* Collected data entries
============

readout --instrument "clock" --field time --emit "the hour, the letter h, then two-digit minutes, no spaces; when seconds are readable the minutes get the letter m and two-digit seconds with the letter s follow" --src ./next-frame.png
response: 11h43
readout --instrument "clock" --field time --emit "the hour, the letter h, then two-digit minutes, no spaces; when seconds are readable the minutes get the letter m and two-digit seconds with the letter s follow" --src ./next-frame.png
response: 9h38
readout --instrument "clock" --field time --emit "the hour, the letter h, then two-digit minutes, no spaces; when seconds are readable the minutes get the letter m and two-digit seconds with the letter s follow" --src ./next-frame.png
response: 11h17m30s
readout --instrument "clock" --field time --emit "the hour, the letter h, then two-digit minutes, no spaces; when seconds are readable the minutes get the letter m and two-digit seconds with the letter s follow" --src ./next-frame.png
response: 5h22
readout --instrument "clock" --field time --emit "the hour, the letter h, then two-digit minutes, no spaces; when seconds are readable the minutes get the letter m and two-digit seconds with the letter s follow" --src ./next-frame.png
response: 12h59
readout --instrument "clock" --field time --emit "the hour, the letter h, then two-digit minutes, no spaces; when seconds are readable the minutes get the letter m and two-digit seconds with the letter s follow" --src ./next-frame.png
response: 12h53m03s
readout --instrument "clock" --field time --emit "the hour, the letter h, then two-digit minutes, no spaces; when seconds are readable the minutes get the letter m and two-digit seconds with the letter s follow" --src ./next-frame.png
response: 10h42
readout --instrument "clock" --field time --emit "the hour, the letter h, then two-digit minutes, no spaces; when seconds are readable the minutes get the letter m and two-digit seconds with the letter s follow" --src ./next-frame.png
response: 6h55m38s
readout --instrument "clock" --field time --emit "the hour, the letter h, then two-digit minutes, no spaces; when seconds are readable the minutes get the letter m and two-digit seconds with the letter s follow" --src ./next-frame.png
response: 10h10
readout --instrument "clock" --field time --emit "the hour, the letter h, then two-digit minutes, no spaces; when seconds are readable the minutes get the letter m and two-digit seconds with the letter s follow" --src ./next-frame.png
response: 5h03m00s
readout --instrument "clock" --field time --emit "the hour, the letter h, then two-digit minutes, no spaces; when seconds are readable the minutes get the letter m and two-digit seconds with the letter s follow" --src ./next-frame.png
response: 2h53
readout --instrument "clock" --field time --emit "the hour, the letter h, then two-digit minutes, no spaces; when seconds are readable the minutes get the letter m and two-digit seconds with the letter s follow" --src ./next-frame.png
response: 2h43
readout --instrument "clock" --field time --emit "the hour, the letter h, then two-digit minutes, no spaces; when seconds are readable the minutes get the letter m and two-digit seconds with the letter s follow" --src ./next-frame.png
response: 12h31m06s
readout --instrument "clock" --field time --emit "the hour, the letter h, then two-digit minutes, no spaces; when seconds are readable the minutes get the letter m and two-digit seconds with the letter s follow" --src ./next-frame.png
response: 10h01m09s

============

* What this task involves
Set down everything from the start of the items above down through the line containing "response: 5h22", keeping each line unchanged.

* Exercise result
readout --instrument "clock" --field time --emit "the hour, the letter h, then two-digit minutes, no spaces; when seconds are readable the minutes get the letter m and two-digit seconds with the letter s follow" --src ./next-frame.png
response: 11h43
readout --instrument "clock" --field time --emit "the hour, the letter h, then two-digit minutes, no spaces; when seconds are readable the minutes get the letter m and two-digit seconds with the letter s follow" --src ./next-frame.png
response: 9h38
readout --instrument "clock" --field time --emit "the hour, the letter h, then two-digit minutes, no spaces; when seconds are readable the minutes get the letter m and two-digit seconds with the letter s follow" --src ./next-frame.png
response: 11h17m30s
readout --instrument "clock" --field time --emit "the hour, the letter h, then two-digit minutes, no spaces; when seconds are readable the minutes get the letter m and two-digit seconds with the letter s follow" --src ./next-frame.png
response: 5h22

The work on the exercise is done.